Comment 11 Stanislaw Gruszka 2012-12-17 13:42:33 UTC
Created attachment 664880 [details]
scan_latency_optimalizations_draft.patch

This draft patch include various iwl3945 and mac80211 changes, which optimize network traffic latency while scanning.

Tested with:
while true; do iw dev wlan0 scan; sleep 3; done > /dev/null &
ping -i0.2 -c 1000 192.168.1.1

Unpatched kernel:
--- 192.168.1.1 ping statistics ---
1000 packets transmitted, 991 received, 0% packet loss, time 200988ms
rtt min/avg/max/mdev = 0.618/42.983/241.669/62.745 ms, pipe 2

Patched kernel:
--- 192.168.1.1 ping statistics ---
1000 packets transmitted, 998 received, 0% packet loss, time 200462ms
rtt min/avg/max/mdev = 0.637/3.764/69.229/8.517 ms

Patch has to be reworked (spit into individual changes) and posted upstream. Some of those changes could not be accepted, because they could make scan itself too slow or not detecting all APs. We will see ...

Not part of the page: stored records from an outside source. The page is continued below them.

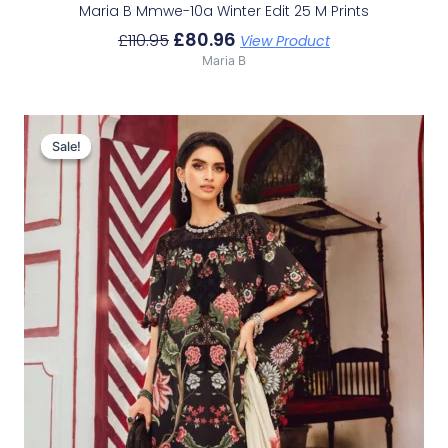
Maria B Mmwe-10a Winter Edit 25 M Prints
£
80.96
£
110.95
View Product
Maria B
Original
Current
Price
Price
Sale!
Sale!
Was:
Is:
£113.29.
£83.30.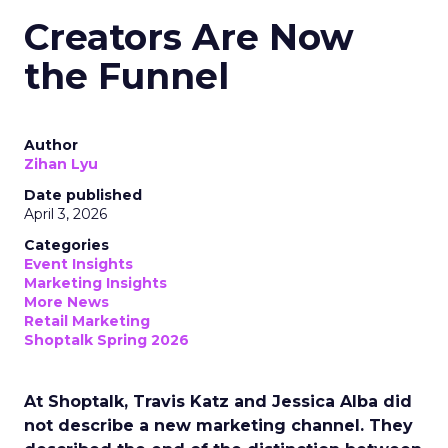
Creators Are Now
the Funnel
Author
Zihan Lyu
Date published
April 3, 2026
Categories
Event Insights
Marketing Insights
More News
Retail Marketing
Shoptalk Spring 2026
At Shoptalk, Travis Katz and Jessica Alba did
not describe a new marketing channel. They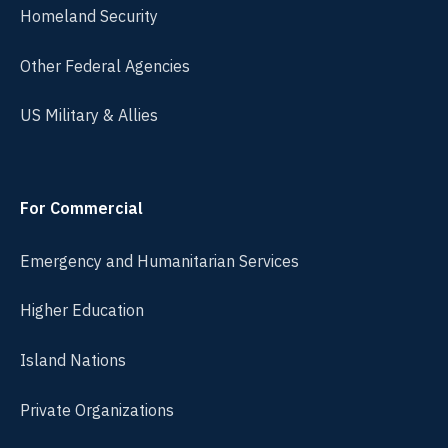
Homeland Security
Other Federal Agencies
US Military & Allies
For Commercial
Emergency and Humanitarian Services
Higher Education
Island Nations
Private Organizations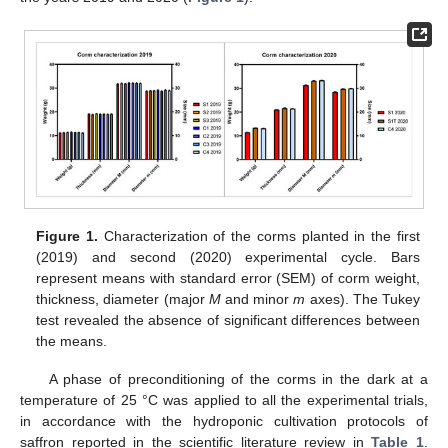
Figure 1.
Characterization of the corms planted in the first
(2019) and second (2020) experimental cycle. Bars
represent means with standard error (SEM) of corm weight,
thickness, diameter (major
M
and minor
m
axes). The Tukey
test revealed the absence of significant differences between
the means.
A phase of preconditioning of the corms in the dark at a
temperature of 25 °C was applied to all the experimental trials,
in accordance with the hydroponic cultivation protocols of
saffron reported in the scientific literature review in
Table 1
.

Comment 12 Stanislaw Gruszka 2013-02-01 06:17:21 UTC
(In reply to comment #11)
> Patched kernel:
> --- 192.168.1.1 ping statistics ---
> 1000 packets transmitted, 998 received, 0% packet loss, time 200462ms
> rtt min/avg/max/mdev = 0.637/3.764/69.229/8.517 ms

The final result will be worse than that, on my tests I have:

rtt min/avg/max/mdev = 0.928/19.678/150.845/33.130 ms

This is because on draft patch I removed scanning of 5GHz band, which consist mostly of PASSIVE channels (scan time 125 ms, btw: ACTIVE channel scan time is 60 ms).

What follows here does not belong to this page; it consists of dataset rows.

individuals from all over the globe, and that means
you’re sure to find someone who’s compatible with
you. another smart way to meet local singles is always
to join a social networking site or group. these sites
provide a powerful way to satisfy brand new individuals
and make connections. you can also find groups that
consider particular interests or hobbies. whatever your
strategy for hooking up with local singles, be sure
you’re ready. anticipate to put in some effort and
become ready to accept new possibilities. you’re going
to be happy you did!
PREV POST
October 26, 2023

On a bit different test, ping from remote machine to periodically scanning machine, final patches show nice improvement:

Unpatched: rtt min/avg/max/mdev = 1.637/120.683/709.139/164.337 ms
Patched:   rtt min/avg/max/mdev = 1.807/26.893/201.435/40.284 ms

Comment 14 Josh Boyer 2013-02-01 14:39:57 UTC
I've applied them to rawhide.

Did you want them in F17/F18?  If so, aacde9ee45225f7e0b90960f479aef83c66bfdc0 is already queued for 3.7.6, so that is easy but 3f892b61a8cf6a85bc389c8d13209d686a4f6403 gets a reject in hunk #4 and probably needs a rework.

Comment 15 Stanislaw Gruszka 2013-02-04 09:40:23 UTC
This is improvement, but not a critical bug fix, so let do not apply them to F17/F18. Closing with RAWHIDE resolution.